It's very cute how everyone's like "THIS DOESN'T AFFECT LINUX SERVERS, WHAT A NOTHING BURGER"
And then half of those same people turn around and go "THIS IS THE YEAR OF LINUX ON DESKTOP!!"
Yeah? You sure about that?
Love to have a community with a rampant, raging disregard for users try to at the same time turn around and court said users. Really makes you feel good about The Year of Linux on Desktop.
I'm not sure there's anything Apple/Microsoft could do to lose with enemies like these.
@thephd
It's not nothing, it was just massively overhyped.
And I don't expose port 631 of my Linux desktops directly to the internet, either.
(BTW: CUPS was originally developed by Apple, but no idea if they still use it)
@Doomed_Daniel But maybe you sometimes use your computer on the same LAN as other people? Maybe you sometimes bring it to a coffee shop or an airport? I know I do
It was overhyped to some degree, but that's mostly thanks to receiving a 9.9 score, which the security researcher had nothing to do with
@mort
Yes, in those situations I might be vulnerable (if I have the affected CUPS service on my laptop), but that's still a lower risk than being directly exposed to the internet.
But, other important point: It was supposed to be a no-interaction RCE, but in reality for anything bad to happen I'd have to print with an unknown printer that just magically appeared on my machine - which
1. means it requires user interaction after all
2. is quite unlikely
@Doomed_Daniel I think the rationale for calling it "no-interaction" is that a user who typically prints something wouldn't have to do anything special, they would just have to print in the way they normally do, with the printer they normally use. But yeah, I agree that the score of 9.9 inflated; it's just also not a nothing-burger, and improtantly, the security researcher isn't the person who did the over-hyping
@mort
It's not the printer they normally use, but a new temporary printer that additionally turns up in the system.
And while the "security researcher" wasn't responsible for the 9.9 score, he *did* overhype this vulnerability on social media (before it was disclosed), see https://x.com/evilsocket/status/1838169889330135132 ("Unauthenticated RCE", "all GNU/LInux systems")
@mort
I mean, by the description it sounded like a vulnerability in the kernel's network stack or glibc's network code or maybe SSH (as this is a service that *is* actually exposed by most Linux systems, including Linux servers that are directly exposed to the internet)

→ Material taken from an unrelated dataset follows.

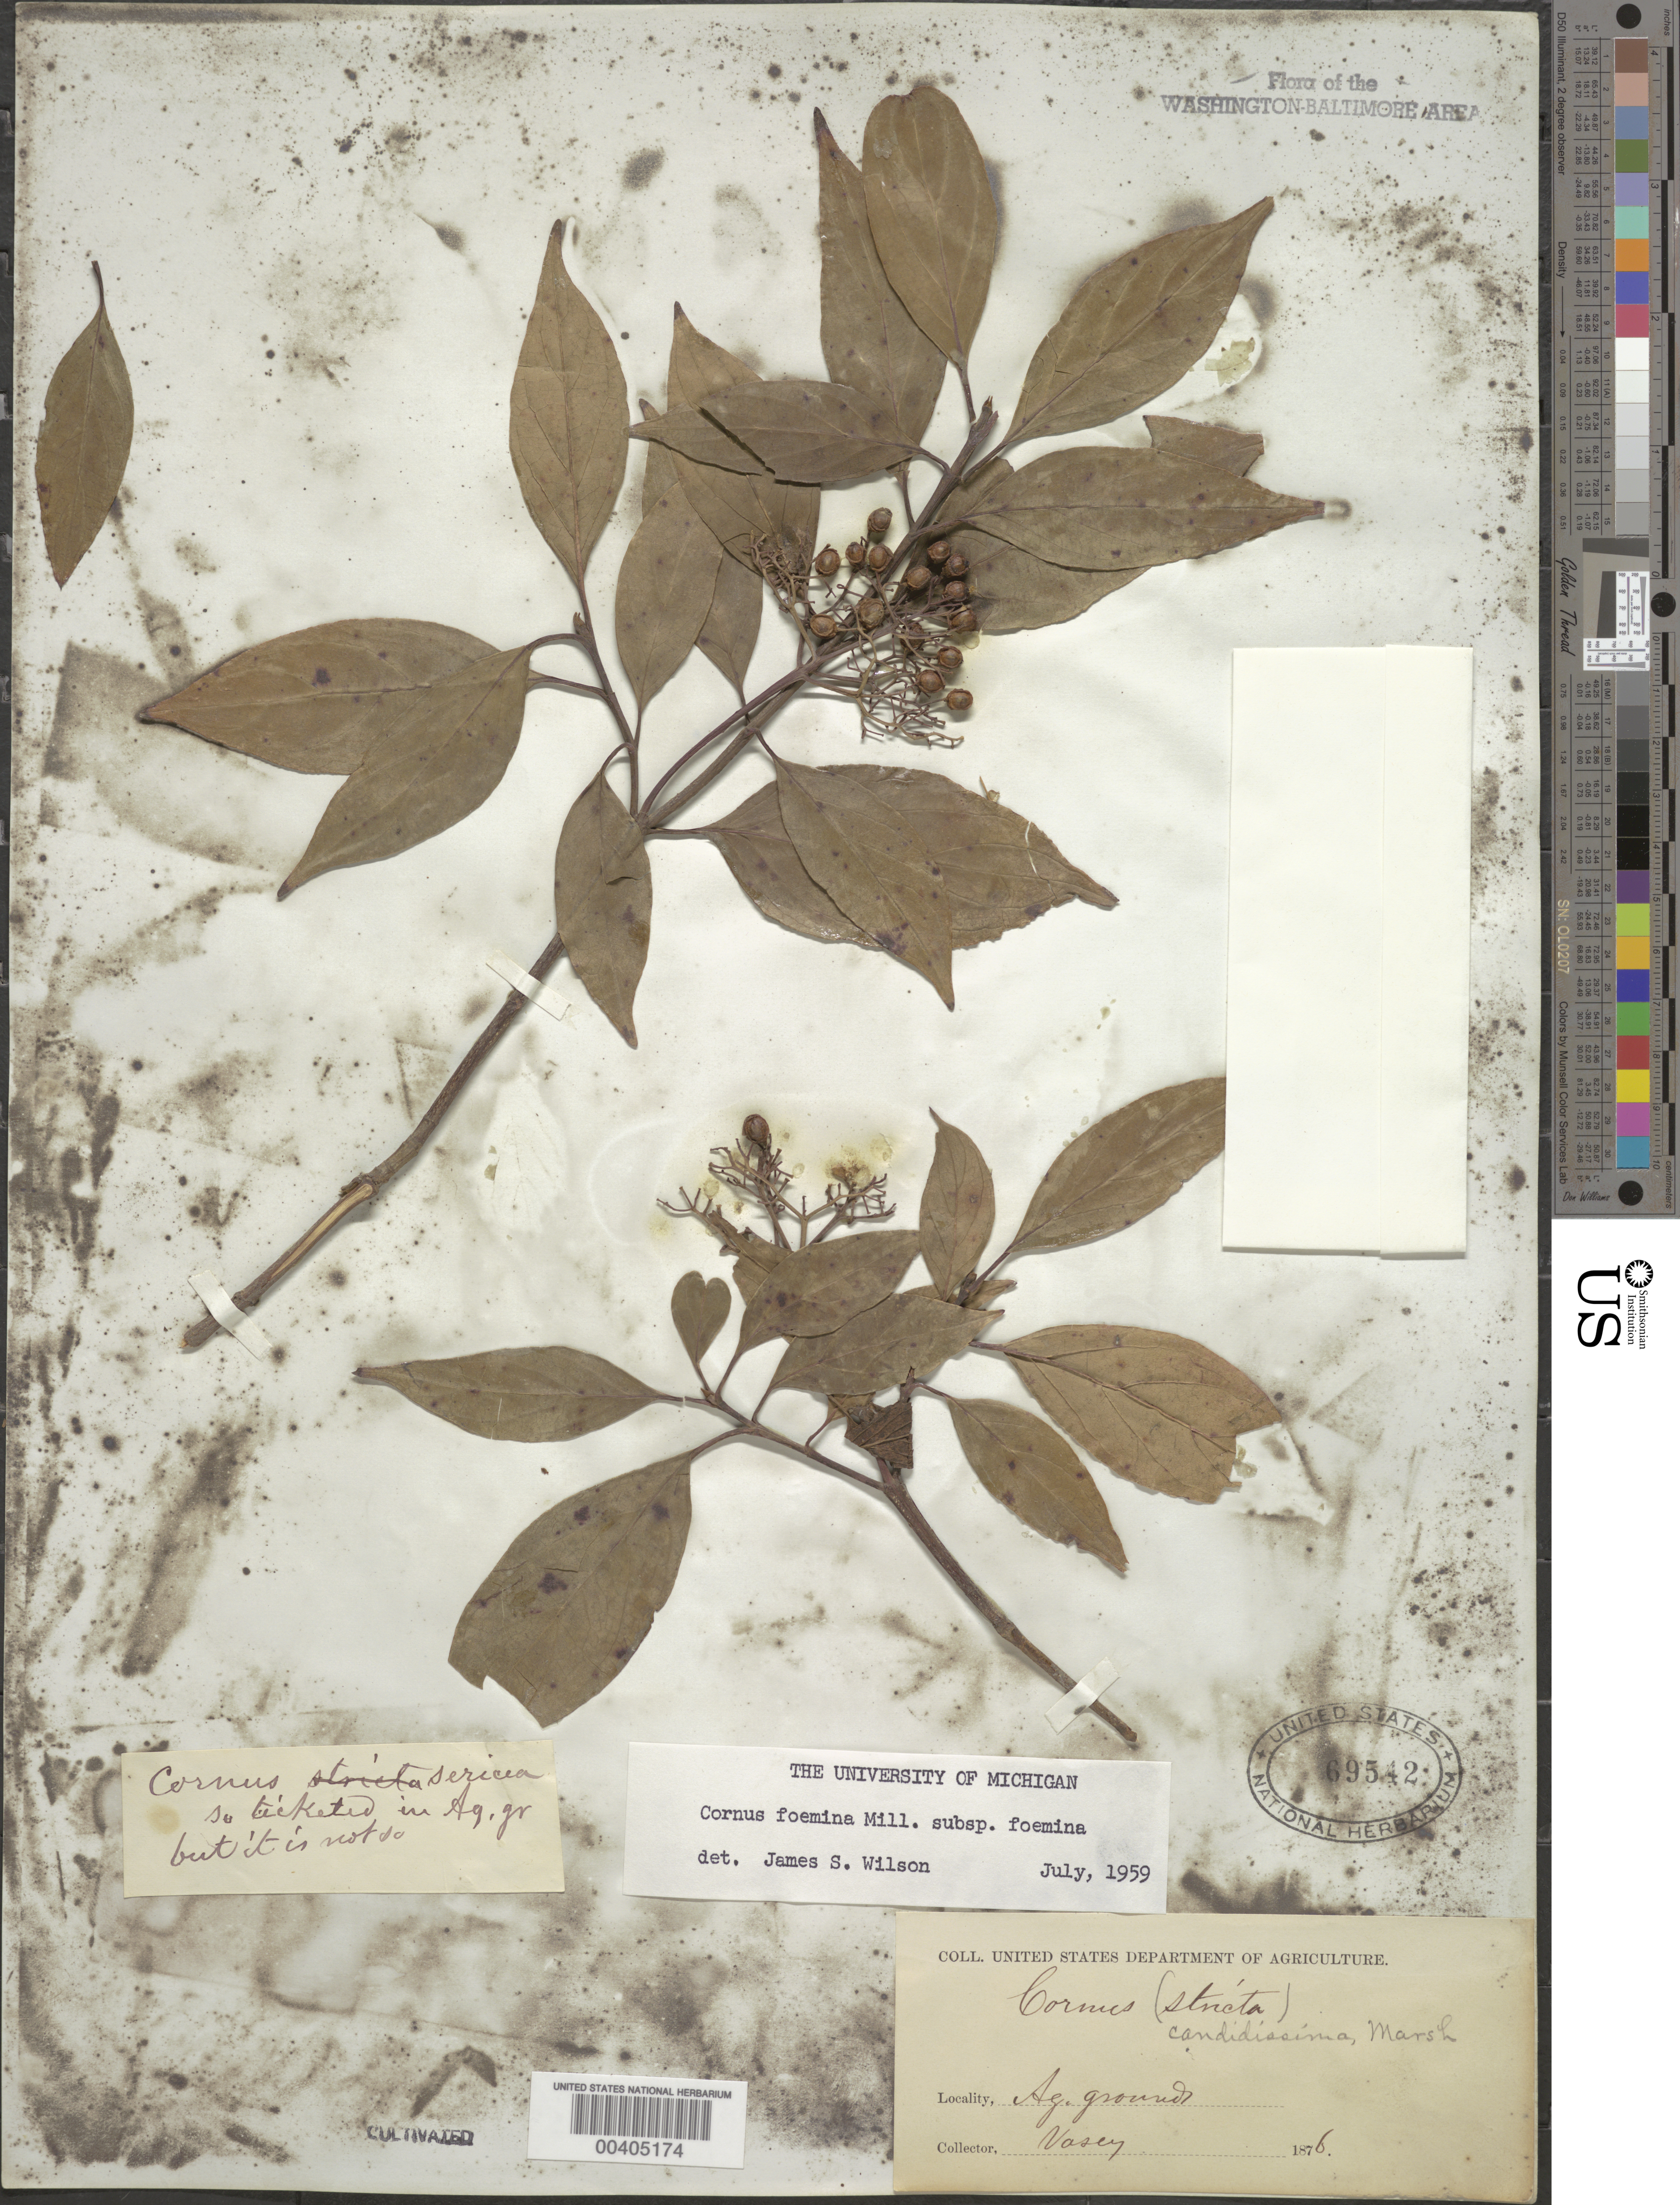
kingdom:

@Doomed_Daniel The "new temporary printer that additionally turns up" can have the same name and metadata as "the printer they normally use", so the distinction is moot.
The only thing I find problematic in their communication is the "all GNU/Linux systems" part, it should've been "almost all desktop GNU/Linux systems".
I also read "9.9 severity CVE in Linux" and thought it was a critical kernel thing, but Simone neither gave it the 9.9 nor decided to strip "GNU" from "GNU/Linux" so 🤷
@mort @Doomed_Daniel You'd still have to switch it away from your default printer manually.